Observons que ledit Comité Consultatif (etc.) est pour l’instant opposé à l’insémination de mères porteuses, pour qui que ce soit. Combien de temps cet avis tiendra-t-il ? Comment quelques hommes seuls ou en couples se priveraient-ils de crier à la discrimination ? L’exploitation du corps d’une femme pauvre semble encore retenir les membres de ce comité[iv]. Il sera donc difficile de donner naissance à des enfants dépourvus de mère tant que l’on n’aura pas réussi à les fabriquer dans des utérus artificiels. Si cela est un jour possible, il y a fort à parier que nous serons invités à nous émerveiller devant cette nouvelle prouesse du génie humain. Et puis quand même, quelle ouverture pour l’économie !
Il reste que l’égalité intégrale n’aura pas été atteinte tant que les enfants n’auront pas le choix de naître sans parents, et tant qu’il ne sera pas possible d’exiger d’être père ou mère sans enfants.
Délicieuse perspective, non ? Autant que l’on peut trouver délicieux d’imaginer un futur plus ou moins proche où des êtres sans racines regarderont passer des trains sans conducteurs – ils seront sans travail donc ne pourront pas payer le billet pour s’y embarquer. Les plus optimistes d’entre eux se consoleront peut-être en songeant que tout cela est bon pour la croissance. Et qui sait s’il ne se trouvera pas quelque bel esprit – s’il en reste – pour nommer ce temps les jours sans ?
(Cette chronique se voulant légère et plus ou moins littéraire, d’autres arguments, plus sérieux, sur l’avis rendu par le Comité Consultatif National d’Ethique sont à trouver ailleurs, ici par exemple.)


[i] Voir ici.
[ii] Les guillemets s’imposent : tous les patrons ne sont pas de vilains méchants, bouffis et ricanants.
[iii] Procédé qui, fondamentalement, mérite déjà qu’on y réfléchisse.

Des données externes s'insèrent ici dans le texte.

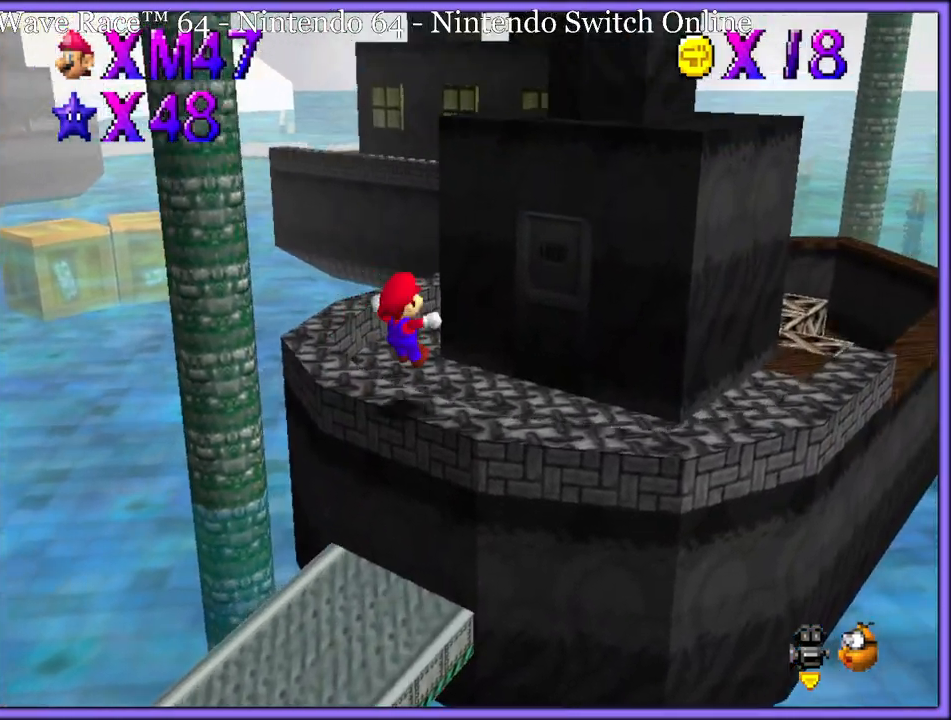
{"dt_ms": 500, "buttons": ["A"], "left_stick": "right", "button_events": [[150, "A", "down"]]}
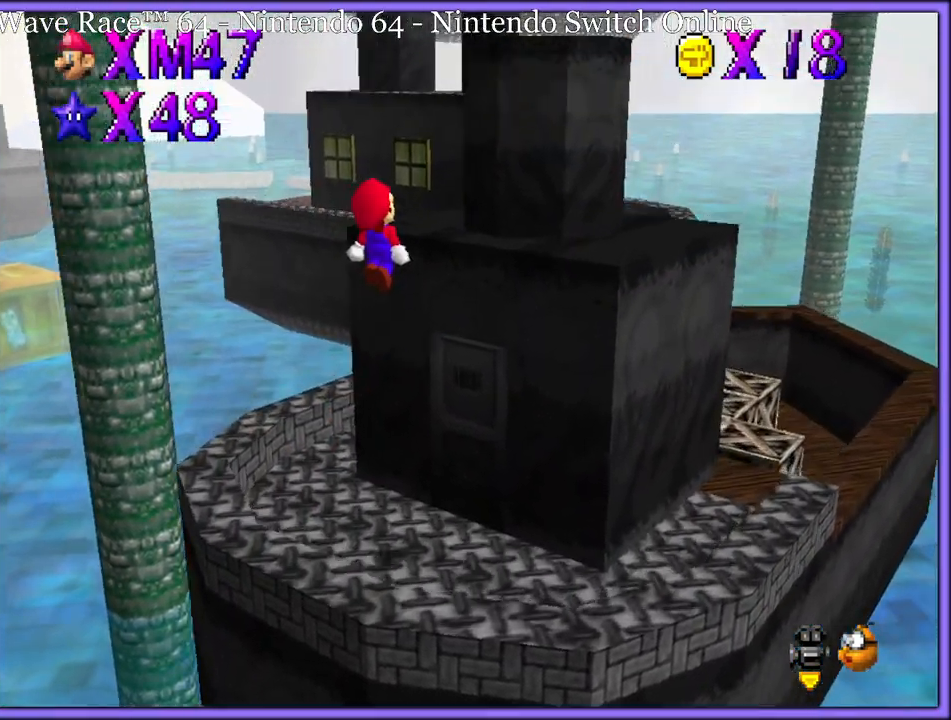
{"dt_ms": 500, "buttons": [], "left_stick": "center", "button_events": [[133, "B", "down"], [233, "A", "up"], [283, "B", "up"]]}
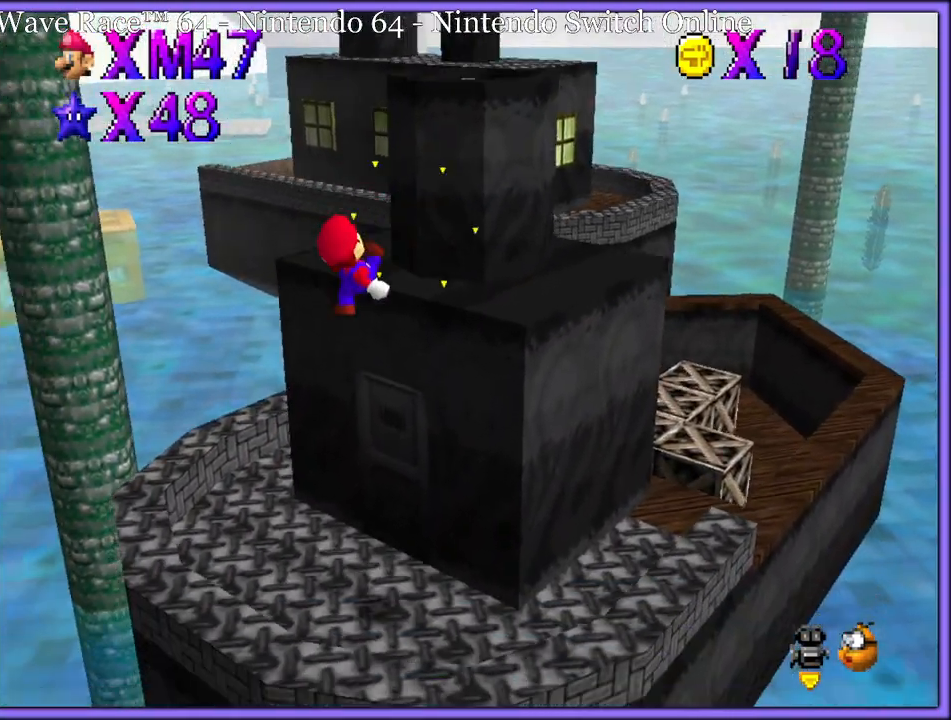
{"dt_ms": 500, "buttons": ["A"], "left_stick": "up-right", "button_events": [[50, "A", "down"], [183, "A", "up"], [433, "A", "down"]]}
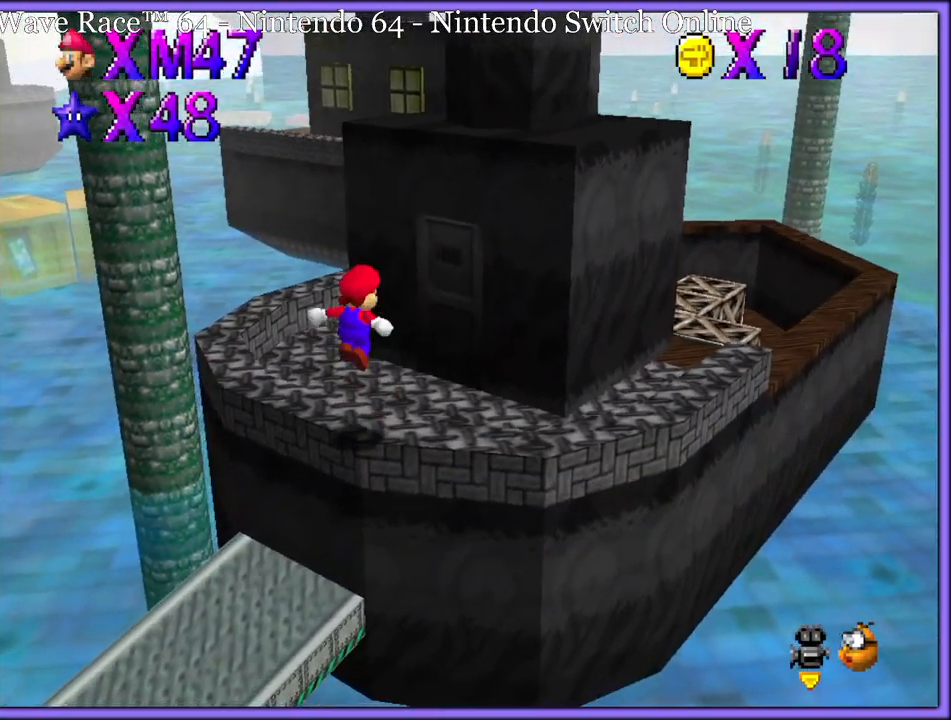
{"dt_ms": 500, "buttons": [], "left_stick": "right", "button_events": [[450, "A", "up"]]}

[iv] Contrairement, par exemple, à M. Pierre Bergé (ardent soutien de M. Macron pendant la campagne présidentielle d’icelui), qui ne voit pas la différence entre les bras d’un ouvrier et le ventre d’une femme puisque, pour lui, tout cela n’est que de l’outillage à louer. M. Pierre Bergé a le maigre mérite d’avoir vendu la mèche dès 2013.